Expectation of inverse of sum of positive iid variables

Question

Let $(X_i)_{i}$ be a sequence of iid positive variables of mean 1 and variance $\sigma^2$. Let $\bar{X}_n = \frac{\sum_{i=1}^n X_i}{n}$.

My question is: Can we can bound $\mathbb{E}(1/\bar{X}_n)$ as a function of $\sigma$ and $n$?

There seems to be some strategy that may work based on the taylor extension, but

• I'm not sure about the hypothesis that need to be met;
• if it works in this case; and
• if we can say something definite on $\bar{X}_n$ or if we need to use the central limit theorem and can only say this for the normal approximation?

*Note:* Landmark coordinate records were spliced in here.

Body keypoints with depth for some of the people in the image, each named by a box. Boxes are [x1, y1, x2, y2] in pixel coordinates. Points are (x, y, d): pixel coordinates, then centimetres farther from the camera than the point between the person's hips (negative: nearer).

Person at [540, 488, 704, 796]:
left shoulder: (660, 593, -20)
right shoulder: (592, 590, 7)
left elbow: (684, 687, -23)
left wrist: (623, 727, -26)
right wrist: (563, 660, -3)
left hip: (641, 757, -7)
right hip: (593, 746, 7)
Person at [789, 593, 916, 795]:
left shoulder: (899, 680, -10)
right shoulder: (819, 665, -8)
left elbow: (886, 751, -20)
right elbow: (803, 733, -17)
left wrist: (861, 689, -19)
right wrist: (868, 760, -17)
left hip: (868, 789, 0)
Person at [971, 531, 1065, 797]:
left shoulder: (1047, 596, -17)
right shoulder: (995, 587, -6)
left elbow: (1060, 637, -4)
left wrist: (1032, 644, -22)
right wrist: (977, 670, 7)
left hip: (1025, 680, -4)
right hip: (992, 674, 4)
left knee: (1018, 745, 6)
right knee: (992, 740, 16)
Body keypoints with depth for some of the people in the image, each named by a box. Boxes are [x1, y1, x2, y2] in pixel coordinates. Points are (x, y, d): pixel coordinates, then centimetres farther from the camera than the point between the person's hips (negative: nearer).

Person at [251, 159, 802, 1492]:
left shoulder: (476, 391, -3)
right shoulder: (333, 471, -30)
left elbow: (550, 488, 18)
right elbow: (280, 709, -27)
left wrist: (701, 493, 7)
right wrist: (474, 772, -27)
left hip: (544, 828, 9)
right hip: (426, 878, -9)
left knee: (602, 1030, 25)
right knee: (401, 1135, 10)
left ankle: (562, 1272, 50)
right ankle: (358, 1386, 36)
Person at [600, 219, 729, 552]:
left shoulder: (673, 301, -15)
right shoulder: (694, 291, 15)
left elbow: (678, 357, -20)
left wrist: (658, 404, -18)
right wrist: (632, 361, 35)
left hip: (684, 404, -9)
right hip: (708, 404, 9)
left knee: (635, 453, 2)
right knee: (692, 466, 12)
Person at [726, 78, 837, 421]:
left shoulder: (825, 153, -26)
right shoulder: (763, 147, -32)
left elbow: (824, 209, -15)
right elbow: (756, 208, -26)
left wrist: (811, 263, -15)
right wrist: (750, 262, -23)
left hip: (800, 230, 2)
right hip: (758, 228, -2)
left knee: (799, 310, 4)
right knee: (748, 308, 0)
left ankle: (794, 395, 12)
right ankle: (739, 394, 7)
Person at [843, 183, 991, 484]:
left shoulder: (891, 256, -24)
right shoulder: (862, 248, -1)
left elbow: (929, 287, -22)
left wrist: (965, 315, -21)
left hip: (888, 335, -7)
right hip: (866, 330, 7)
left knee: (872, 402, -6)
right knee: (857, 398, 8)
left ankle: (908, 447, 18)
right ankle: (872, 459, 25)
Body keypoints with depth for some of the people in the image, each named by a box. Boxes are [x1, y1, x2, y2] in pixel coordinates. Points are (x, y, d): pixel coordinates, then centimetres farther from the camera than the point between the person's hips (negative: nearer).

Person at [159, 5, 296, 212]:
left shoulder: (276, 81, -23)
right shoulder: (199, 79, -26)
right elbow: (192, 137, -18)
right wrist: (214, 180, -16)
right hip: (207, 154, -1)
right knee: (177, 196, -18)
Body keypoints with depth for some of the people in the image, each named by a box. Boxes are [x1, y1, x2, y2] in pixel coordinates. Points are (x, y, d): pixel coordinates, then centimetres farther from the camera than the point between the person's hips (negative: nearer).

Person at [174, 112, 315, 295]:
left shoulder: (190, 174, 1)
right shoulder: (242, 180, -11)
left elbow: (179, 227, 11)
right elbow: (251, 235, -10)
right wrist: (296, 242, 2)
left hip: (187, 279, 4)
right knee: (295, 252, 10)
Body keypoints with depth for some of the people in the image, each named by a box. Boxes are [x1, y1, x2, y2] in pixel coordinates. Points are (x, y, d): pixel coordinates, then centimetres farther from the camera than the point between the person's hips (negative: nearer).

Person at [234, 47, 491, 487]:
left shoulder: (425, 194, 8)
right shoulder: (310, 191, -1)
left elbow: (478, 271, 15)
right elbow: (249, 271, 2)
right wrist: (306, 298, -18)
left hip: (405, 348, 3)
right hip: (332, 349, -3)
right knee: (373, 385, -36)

More details about the Taylor expansion. According to this wikipedia article, $$\mathbb{E}(f(X)) \approx f(\mu_X) +\frac{f''(\mu_X)}{2}\sigma_X^2$$

So in my case it would give something like: $$\mathbb{E}(1/\bar{X}_n) \approx 1 +\frac{\sigma^2}{4 n}$$ I'm trying to find maybe a formal proof of a similar result, or hypothesis so that it works. Maybe references? Thanks

EDIT: if needed, we can consider that the $(X_i)_i$ are discrete, there exists $v_1<\cdots<v_K$ such that $\mathbb{P}(X=v_k)=p_k$ and $\sum p_k = 1$. In this case we know that $\bar{X}_n \geq v_1$. Although I believe something can be said in the general case.

PS: this is almost a cross-post of this on Math.SE.

Answer 1

You cannot bound that expectation in $\sigma, n$. That's because there is the distinct possibility that the expectation do not exist at all (or, is $\infty$.) See I've heard that ratios or inverses of random variables often are problematic, in not having expectations. Why is that?. If the conditions given there is fulfilled for the density of $X_1$, it will so be for the density of $\bar{X}_n$. If densities do not exist, but probability mass functions do, it is simpler, since your assumptions prohibit a probability atom at zero, but a probability density can still be positive at zero even if $P(X >0)=1$.

For a useful bound you will at least need to restrict the common distribution of $X_1, \dotsc, X_n$ much more.

EDIT

After your new information, and with $v_1>0$, the expectation of $1/\bar{X}_n$ certainly will exist (irrespective if $K$ is finite or not.) And, since the function $x\mapsto 1/x$ is convex for $x>0$, we can use the Jensen Inequality to conclude that $\DeclareMathOperator{\E}{\mathbb{E}}\E 1/\bar{X}_n \ge 1/\E \bar{X}_n$.

Answer 2

I think I have the gist of it. Given that $f(x)=1/x$ is infinitely differentiable in 1. Taylor's theorem tells us:

There exists $\varepsilon>0$ such that $f(x) = f(1) + f'(1) (x-1)+ \frac{f''(1)(x-1)^2}{2} + \frac{f'''(\varepsilon) (x-1)^2}{2}$.

In our case, if $X_i$ belongs in the domaine $[v_1;+\infty[$, then $\bar{X}_n$ has the same domain and we have $\varepsilon \geq v_1$.

Hence $\mathbb{E}(1/\bar{X}_n) = \mathbb{E}\left (1 - (\bar{X}_n-1) + \frac{(x-1)^2}{4}+ \frac{f'''(\varepsilon) (\bar{X}_n-1)^2}{2} \right)$, and \begin{align*} \mathbb{E}(1/\bar{X}_n) &= 1 + \frac{f'''(\varepsilon) \mathbb{E}\left ((\bar{X}_n-1)^2\right )}{2} = 1 +\frac{ V(\bar{X}_n)}{4} - \frac{ V(\bar{X}_n)}{12 \varepsilon^4}\\ \end{align*} and hence $$1 + \frac{ \sigma^2}{4 n}- \frac{\sigma^2}{12 v_1^4 n} \leq \mathbb{E}(1/\bar{X}_n) \leq 1 + \frac{ \sigma^2}{4 n}.$$

For the case where $X_i$ do not admit a minimum but has an unlimited number of moments, one can do a similar transformation using the full taylor expansion:

\begin{align*} \mathbb{E}(1/\bar{X}_n) &= \sum_{i=0}^{+\infty} \frac{f^{(i)}(1)}{i!}\mathbb{E}\left((\bar{X}_n-1)^i\right)\\ &= \sum_{i=0}^{+\infty} \frac{(-1)^i}{i!i!}\mathbb{E}\left((\bar{X}_n-1)^i\right) \end{align*}

Now if we can say something about the $k^{th}$ moment of $\tilde{X}_n$ being $O(1/n^{k/2})$ this validates that $\mathbb{E}(1/\bar{X}_n) \approx 1 + \frac{ \sigma^2}{4 n}$.